Wednesday, November 18, 2015
Utah and the Dignity Discussion
by Jeremiah Ho
Last week’s developments in Utah directed against same-sex relationships are reminders that the movement toward equality based on sexual identity continues after the marriage victory this past summer at the Supreme Court. First, the Mormon Church promulgated new policies that declare same-sex couples apostates and limited their children from baptism and other church rites. Such policies have engendered much harsh rebuke—even from within the Mormon community—and led this past Sunday to a mass resignation of 1,000 church members.
The second event in Utah involved April Hoagland and Beckie Peirce, a married lesbian couple, who was ordered by a juvenile court judge to have their 1-year old baby foster daughter be removed from their home and sent to a “traditional” home. The judge’s rationale for his decision was based on unsupported assumptions that children fare better in homes with opposite-sex parents rather than same-sex parents. However, by the end of the week, the judge reversed his order and the couple was allowed to keep their foster daughter.
Now that same-sex couples have the right to marry and the legal benefits that come with marriage, it has become easier to see how the struggle for equality heavily involves the violation of human dignity. In both Utah situations, same-sex relationships have been singled out for the kind of denigration described by Justice Kennedy in Obergefell v. Hodges: the kind that results in a strong stigmatizing effect for sexual minorities. It would not be hard to see that the Mormon Church policies convey a lesser worth in the relationships of same-sex couples if their children were punished because of their parents’ sexual orientation. Likewise, in disallowing the Hoagland and Peirce petition to keep their foster daughter, Judge Scott Johansen singled out the couple in a way that denigrated and placed a negative value on their relationship
Both situations demonstrate Kennedy’s animus-dignity premise in the Windsor and Obergefell opinions: that the narrative of marriage discrimination for sexual minorities has been one that correlates animus with indignity. Both attack same-sex relationships from a place of disdain for sexual minorities (animus) and singled out same-sex relationships with the effect of tarnishing them (violations of dignity). In this way, these two recent cases in Utah demonstrate how Kennedy was very much on point in the description of sexual orientation discrimination.
But with these two repeated incidents of the animus-dignity pattern of discrimination occurring in the aftermath of Obergefell, one might ask, why bother? In the Mormon Church scenario, the purpose itself for the new policies was to make a second-class citizenry out of the families created and maintained by same-sex couples. While in Haigland and Peirce’s situation, the order to remove their foster child denigrated their relationship. Don’t the actors in these situations understand how this all works?
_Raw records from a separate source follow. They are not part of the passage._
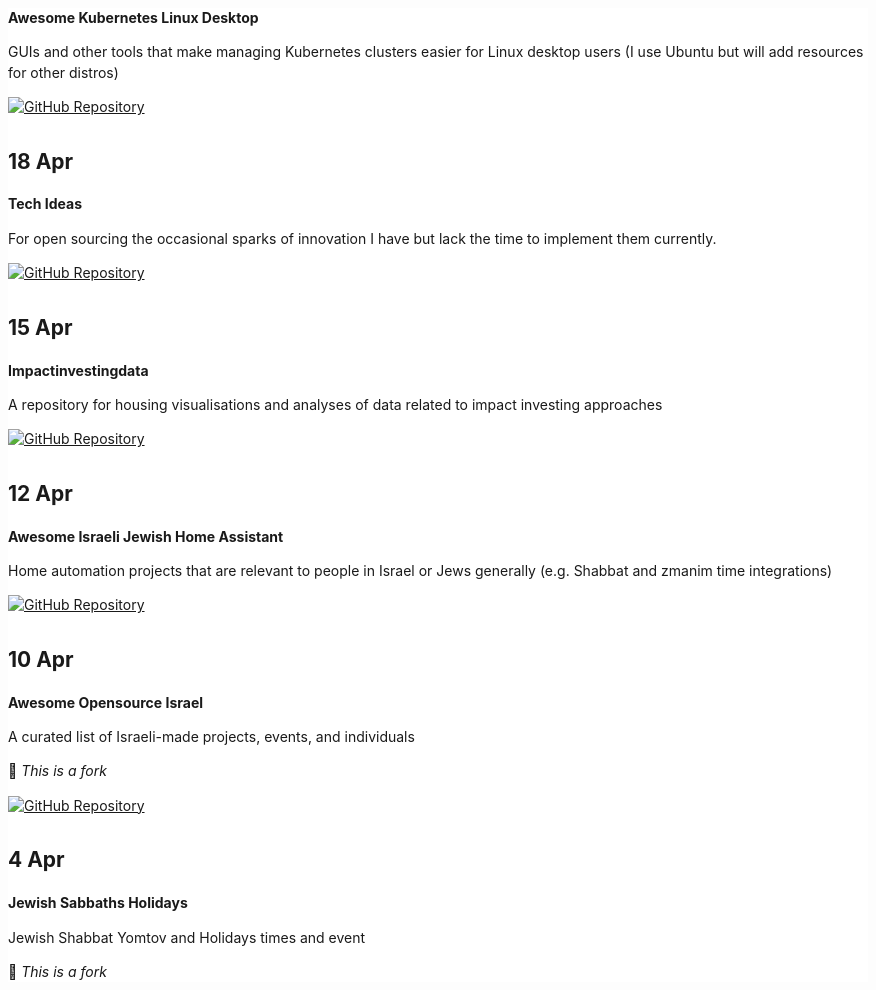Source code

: **Awesome Kubernetes Linux Desktop**

GUIs and other tools that make managing Kubernetes clusters easier for Linux desktop users (I use Ubuntu but will add resources for other distros)

[![GitHub Repository](https://img.shields.io/badge/GitHub-Repository-blue)](https://github.com/danielrosehill/Awesome-Kubernetes-Linux-Desktop)

## 18 Apr

**Tech Ideas**

For open sourcing the occasional sparks of innovation I have but lack the time to implement them currently.

[![GitHub Repository](https://img.shields.io/badge/GitHub-Repository-blue)](https://github.com/danielrosehill/Tech-Ideas)

## 15 Apr

**Impactinvestingdata**

A repository for housing visualisations and analyses of data related to impact investing approaches

[![GitHub Repository](https://img.shields.io/badge/GitHub-Repository-blue)](https://github.com/danielrosehill/ImpactInvestingData)

## 12 Apr

**Awesome Israeli Jewish Home Assistant**

Home automation projects that are relevant to people in Israel or Jews generally (e.g. Shabbat and zmanim time integrations)

[![GitHub Repository](https://img.shields.io/badge/GitHub-Repository-blue)](https://github.com/danielrosehill/Awesome-Israeli-Jewish-Home-Assistant)

## 10 Apr

**Awesome Opensource Israel**

A curated list of Israeli-made projects, events, and individuals

🔱 *This is a fork*

[![GitHub Repository](https://img.shields.io/badge/GitHub-Repository-blue)](https://github.com/danielrosehill/awesome-opensource-israel)

## 4 Apr

**Jewish Sabbaths Holidays**

Jewish Shabbat Yomtov and Holidays times and event

🔱 *This is a fork*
In some ways, I would argue that we need situations like this in Utah to continue to create progress for sexual orientation nondiscrimination. From an incrementalist perspective, these prejudicial and discriminatory moments—like the denial of services to gay couples by small business owners, like the Kim Davis, county clerk controversy in Kentucky—are necessary to keep the conversation for nondiscrimination alive. This is not just because such incidents of prejudice and discrimination stoke the conversation regarding sexual identity inequality, but because as far as the conversation is concerned, we have reached a tipping point socially and politically. The new church policies have been singled out by constituents in the Mormon Church as completely intolerable—even by its own members. And after controversial media coverage that condemned the Utah judge’s decision, he back tracked on his decision to remove the foster child from Hoagland and Peirce’s care. At some point, hopefully these instances that marginalize same-sex couples and sexual minorities will be fewer and fewer—particularly when we reach the next tipping point in the conversation. But for now, each time such an instance occurs, the conversation around these moments and about discrimination generally should be framed in a way so that the narrative of animus and indignity is exposed.